Ham & Doulting Stone Co based in Charlton Adam, Somerset, hope to be offering a new source of Bath stone this spring when planning permission is secured.
They plan to re-open Park Lane Quarry near Neston, Wiltshire, from which stone was last extracted in the late 1960s. Work stopped then not because the stone ran out but because the lease ran out.
The mine is on the estate of Sir James Fuller, where the television programme Lark Rise to Candleford is filmed.
Opening up the mine will require a new roadway through the woods and Ham & Doulting also plan to create a new opening to the mine so that they can drive into it.
The entrance to the mine had been closed securely when work stopped and they had to dig their way back in through 8m of rubble.
They plan to buy a Fantini saw for cutting the stone from the mine, but say since they first enquired about it the fall in the exchange rate between sterling and the euro has added £50,000 to the price, which currently stands at £270,000.
Zak England, who runs Ham & Doulting Stone Co with his father, Richard, says there’s a seam of Bath stone a good 6m high running through the mine, the tunnels in which cover 26 acres.
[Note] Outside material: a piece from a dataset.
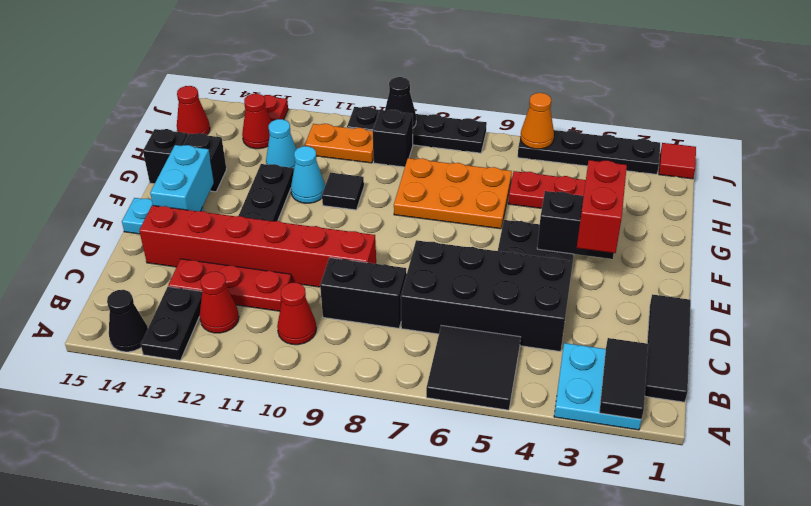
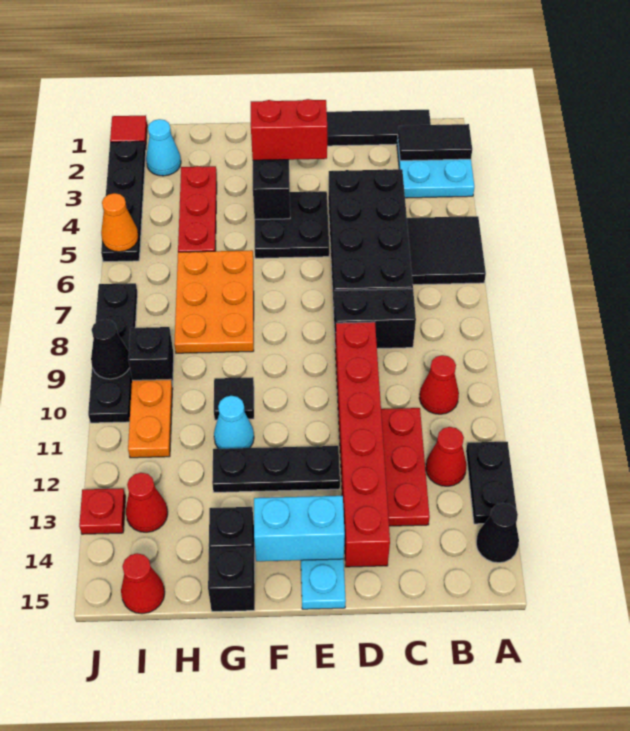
black 1x2 plate [141,287,202,360] -> black 1x2 plate turned to [466,442,517,524]
black 1x2 brick [320,258,407,328] -> black 1x2 brick turned to [334,289,416,349]
cyan 1x1 cone [266,119,296,168] -> cyan 1x1 cone moved to [146,119,181,176]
Zak says it takes 10 hours to walk along them all.
He says the mine is only about a mile from Hanson Bath & Portland’s Monks Park Bath stone mine, but that the stone from it is more like that from Hartham Park, another Hanson mine, and Elm Park, operated by Wessex Dimensional Stone.
The Bath stone will add to the Doulting and Ham Hill stone that they quarry. They also produce White Lias and hope to develop two Blue Lias quarries they are looking at.
They say they can supply samples of all the stones they offer as well as the new Bath stone.